Assigned task: Your answer should hold exactly the lines from the line containing "## Current Status" through the end of the entries that follow.

(Saved data entries)
Content starts

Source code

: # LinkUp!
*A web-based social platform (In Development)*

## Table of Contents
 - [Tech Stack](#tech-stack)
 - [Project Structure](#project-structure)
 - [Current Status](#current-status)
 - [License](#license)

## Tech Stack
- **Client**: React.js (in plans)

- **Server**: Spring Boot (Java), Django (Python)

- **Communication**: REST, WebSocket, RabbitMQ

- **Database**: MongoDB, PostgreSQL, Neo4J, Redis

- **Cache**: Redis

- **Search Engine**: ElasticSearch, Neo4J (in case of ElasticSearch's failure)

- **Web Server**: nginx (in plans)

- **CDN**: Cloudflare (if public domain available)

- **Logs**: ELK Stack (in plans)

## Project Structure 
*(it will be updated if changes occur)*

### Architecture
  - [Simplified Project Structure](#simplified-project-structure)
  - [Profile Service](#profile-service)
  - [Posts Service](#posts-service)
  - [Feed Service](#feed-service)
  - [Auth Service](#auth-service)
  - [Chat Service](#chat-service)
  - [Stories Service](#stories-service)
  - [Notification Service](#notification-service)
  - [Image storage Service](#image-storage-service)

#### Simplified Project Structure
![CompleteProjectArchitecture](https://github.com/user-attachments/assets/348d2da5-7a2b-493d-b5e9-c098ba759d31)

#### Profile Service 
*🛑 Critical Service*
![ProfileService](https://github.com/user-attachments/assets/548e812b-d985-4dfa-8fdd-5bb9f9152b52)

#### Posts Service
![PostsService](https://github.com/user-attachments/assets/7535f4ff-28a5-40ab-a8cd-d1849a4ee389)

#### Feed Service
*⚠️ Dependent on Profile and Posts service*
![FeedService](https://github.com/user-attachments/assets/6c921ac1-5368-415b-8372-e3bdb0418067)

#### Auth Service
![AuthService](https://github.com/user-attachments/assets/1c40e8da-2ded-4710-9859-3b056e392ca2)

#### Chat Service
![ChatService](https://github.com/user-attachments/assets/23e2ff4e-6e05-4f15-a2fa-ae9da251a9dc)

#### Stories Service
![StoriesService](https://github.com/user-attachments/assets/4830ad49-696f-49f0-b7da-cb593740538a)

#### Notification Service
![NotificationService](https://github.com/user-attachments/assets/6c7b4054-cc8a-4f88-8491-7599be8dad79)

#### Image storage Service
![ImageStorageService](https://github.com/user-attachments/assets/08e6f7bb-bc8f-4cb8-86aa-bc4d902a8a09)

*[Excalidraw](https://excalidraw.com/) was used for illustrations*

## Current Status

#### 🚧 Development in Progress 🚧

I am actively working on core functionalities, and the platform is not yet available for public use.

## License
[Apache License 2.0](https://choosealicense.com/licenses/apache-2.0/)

Content ends

Output for this task:
## Current Status

#### 🚧 Development in Progress 🚧

I am actively working on core functionalities, and the platform is not yet available for public use.

## License
[Apache License 2.0](https://choosealicense.com/licenses/apache-2.0/)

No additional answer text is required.